Nasrullah membenarkan hal itu, bahwa virus PMK melanda Indonesia saat ini ditemukan pertama kali di India pada 2001 silam. Namun hingga kini, pihaknya belum dapat menjelaskan dari mana virus ini bisa masuk ke Indonesia.
“Sampai saat ini kami lakukan investigasi. Sampai saat ini kami belum tahu,” ujar dia.
Sebelumnya, Direktur Utama Bulog, Budi Waseso atau Buwas, mengatakan bahwa merebaknya wabah PMK ternak saat ini tidak ada hubungannya dengan penugasan impor daging kerbau Bulog. Dia memastikan daging impor aman walaupun berasal dari India yang belum bebas PMK.
"Kita sudah dari awal ada pemeriksaan, ini daging jadi dan beku, tentu sudah tidak ada penyakitnya. Sampai datang di Indonesia juga kita masih karantina, dicek apakah daging ini layak, itu kan yang menentukan Bulog," ujarnya dalam konferensi pers, Selasa (10/5).
Lanjut Buwas, setelah dipastikan daging tersebut aman dari penyakit, Bulog baru mengedarkannya ke supermarket maupun pasar-pasar.
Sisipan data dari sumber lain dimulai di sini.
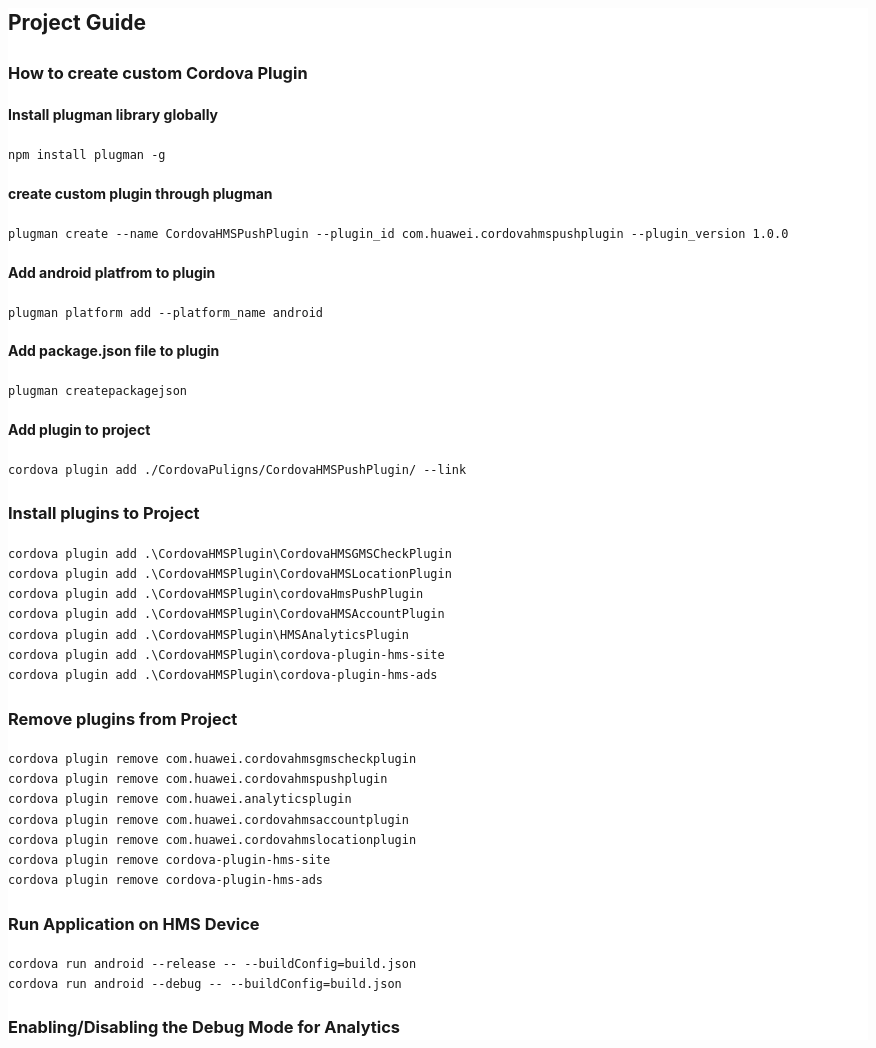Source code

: 
## Project Guide

### How to create custom Cordova Plugin

#### Install plugman library globally

    npm install plugman -g

#### create custom plugin through plugman

    plugman create --name CordovaHMSPushPlugin --plugin_id com.huawei.cordovahmspushplugin --plugin_version 1.0.0

#### Add android platfrom to plugin

    plugman platform add --platform_name android

#### Add package.json file to plugin

    plugman createpackagejson

#### Add plugin to project

    cordova plugin add ./CordovaPuligns/CordovaHMSPushPlugin/ --link

### Install plugins to Project

    cordova plugin add .\CordovaHMSPlugin\CordovaHMSGMSCheckPlugin
    cordova plugin add .\CordovaHMSPlugin\CordovaHMSLocationPlugin
    cordova plugin add .\CordovaHMSPlugin\cordovaHmsPushPlugin
    cordova plugin add .\CordovaHMSPlugin\CordovaHMSAccountPlugin
    cordova plugin add .\CordovaHMSPlugin\HMSAnalyticsPlugin
    cordova plugin add .\CordovaHMSPlugin\cordova-plugin-hms-site
    cordova plugin add .\CordovaHMSPlugin\cordova-plugin-hms-ads

### Remove plugins from Project

    cordova plugin remove com.huawei.cordovahmsgmscheckplugin
    cordova plugin remove com.huawei.cordovahmspushplugin
    cordova plugin remove com.huawei.analyticsplugin
    cordova plugin remove com.huawei.cordovahmsaccountplugin
    cordova plugin remove com.huawei.cordovahmslocationplugin
    cordova plugin remove cordova-plugin-hms-site
    cordova plugin remove cordova-plugin-hms-ads

### Run Application on HMS Device

    cordova run android --release -- --buildConfig=build.json
    cordova run android --debug -- --buildConfig=build.json

### Enabling/Disabling the Debug Mode for Analytics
Dengan begitu, daging beku yang sudah beredar bebas dari penyakit.
Sementara dari keterangan dari Kepala Badan Pangan Nasional (Bapanas), Arief Prasetyo saat dihubungi kumparan beberapa waktu lalu, menyebut bahwa tahun ini Indonesia akan mengimpor 100 ribu ton daging kerbau dari India.